For the first time in years, Rajapaksa appears politically vulnerable. The opposition, however, remains divided and uncertain about its strategy. Efforts have been under way to win consensus for a common candidacy that would unite the opposition on a platform of constitutional reform, beginning with the abolition of the executive presidency.
The largest opposition party, the United National Party (UNP), itself badly split, appears to be planning on running its own candidate. This would likely fracture the opposition, with as many as three or four candidates running against Rajapaksa.
How do elections in Sri Lanka work?
Should no candidate win an outright majority on the first ballot, the top two candidates receive the second preferences from those who voted for the remaining candidates. This has never happened before in Sri Lanka, and there are worries that a second round could increase the volatility of what many expect to be a violent election campaign. A number of political observers express fears that President Rajapaksa and his powerful family members may not agree to leave power peacefully.

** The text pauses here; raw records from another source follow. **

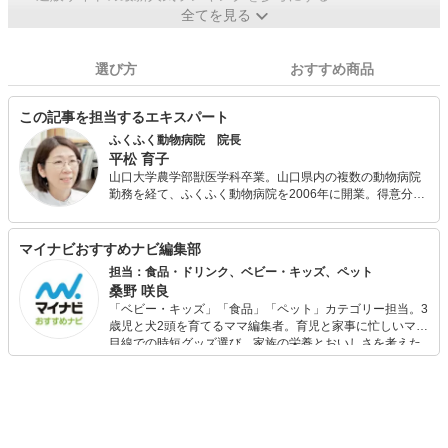
全てを見る
選び方
おすすめ商品
この記事を担当するエキスパート
ふくふく動物病院 院長
平松 育子
山口大学農学部獣医学科卒業。山口県内の複数の動物病院
勤務を経て、ふくふく動物病院を2006年に開業。得意分野
は皮膚病です。2019年4月より皮膚科と内科中心の病院を
目指していきます。飼い主さまのお話をしっかり伺い、飼
い主さまと協力し合いながら治療を進めていくように心が
マイナビおすすめナビ編集部
けています。飼い主さまとペットの笑顔につながる診療を
担当：食品・ドリンク、ベビー・キッズ、ペット
心がけています。
桑野 咲良
「ベビー・キッズ」「食品」「ペット」カテゴリー担当。3
歳児と犬2頭を育てるママ編集者。育児と家事に忙しいママ
目線での時短グッズ選び、家族の栄養とおいしさを考えた
食品選び、束の間のリラックスタイムを楽しむためのスイ
ーツ選びに自信あり。鋭い目線で商品を見極め、少しでも
日々の生活が豊かになるものを紹介します。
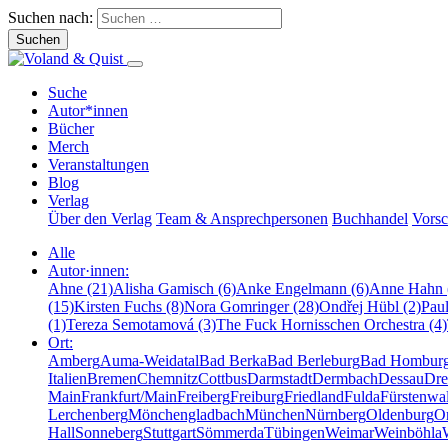
Suchen nach:
Suche
Autor*innen
Bücher
Merch
Veranstaltungen
Blog
Verlag
Über den Verlag
Team & Ansprechpersonen
Buchhandel
Vors
Alle
Autor·innen:
Ahne (21)
Alisha Gamisch (6)
Anke Engelmann (6)
Anne Hahn 
(15)
Kirsten Fuchs (8)
Nora Gomringer (28)
Ondřej Hübl (2)
Pau
(1)
Tereza Semotamová (3)
The Fuck Hornisschen Orchestra (4)
Ort:
Amberg
Auma-Weidatal
Bad Berka
Bad Berleburg
Bad Hombur
Italien
Bremen
Chemnitz
Cottbus
Darmstadt
Dermbach
Dessau
Dre
Main
Frankfurt/Main
Freiberg
Freiburg
Friedland
Fulda
Fürstenwa
Lerchenberg
Mönchengladbach
München
Nürnberg
Oldenburg
O
Hall
Sonneberg
Stuttgart
Sömmerda
Tübingen
Weimar
Weinböhla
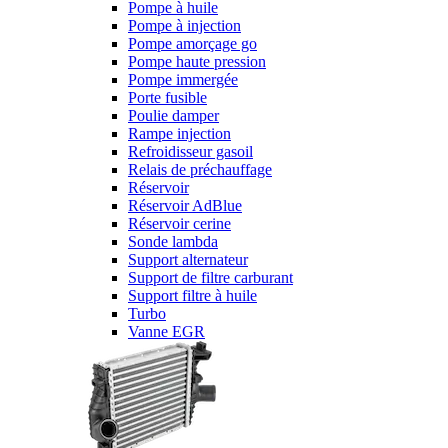
Pompe à huile
Pompe à injection
Pompe amorçage go
Pompe haute pression
Pompe immergée
Porte fusible
Poulie damper
Rampe injection
Refroidisseur gasoil
Relais de préchauffage
Réservoir
Réservoir AdBlue
Réservoir cerine
Sonde lambda
Support alternateur
Support de filtre carburant
Support filtre à huile
Turbo
Vanne EGR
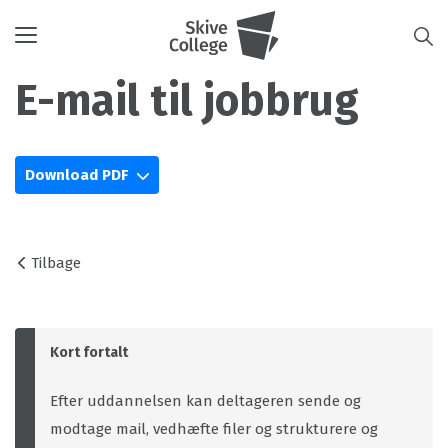
Toggle
navigation
E-mail til jobbrug
Download PDF
Tilbage
Kort fortalt
Efter uddannelsen kan deltageren sende og
modtage mail, vedhæfte filer og strukturere og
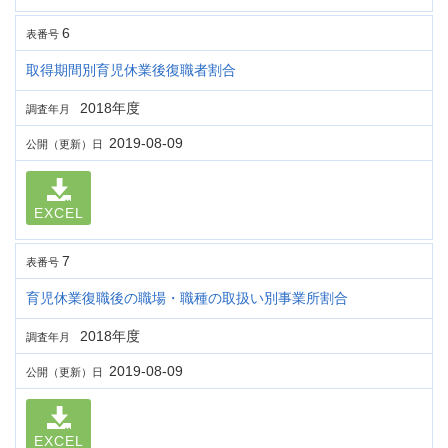
6
表番号
取得期間別育児休業後復職者割合
2018年度
調査年月
2019-08-09
公開（更新）日
EXCEL
7
表番号
育児休業復職後の職場・職種の取扱い別事業所割合
2018年度
調査年月
2019-08-09
公開（更新）日
EXCEL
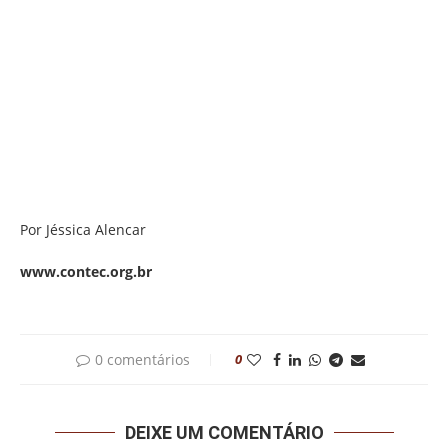
Por Jéssica Alencar
www.contec.org.br
0 comentários
0
DEIXE UM COMENTÁRIO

What impact could the election have on the minority Tamil population and reconciliation attempts?
Keenan: 'Rajapaksa appears politically vulnerable, but the opposition remains divided and uncertain about its strategy'
Rajapaksa's campaign is likely to rely heavily on Sinhala nationalist themes, with the president claiming that only he can preserve the nation's hard-won victory over terrorism and prevent the revival of the Liberation Tigers of Tamil Eelam (LTTE), which, he claims, is backed by local and western conspirators.
The current wave of repression of independent journalists and civil society activists, especially those who work in Tamil-majority areas in the north and east, could well intensify. There is little prospect for renewed negotiations with the elected Tamil leadership or for a relaxation of military control over the north and east.
Could the election affect Pope Francis' planned visit to Sri Lanka from January 13-15?
To avoid the politicization of his foreign travel, the Pope generally declines to visit countries within a month of an election. With indications that the presidential election will be held around January 10 – on a date and at a time reportedly determined by the president's astrologer – it would appear the papal visit will need to be rescheduled.
Analyst Alan Keenan is Sri Lanka project director at the International Crisis Group (ICG) in London.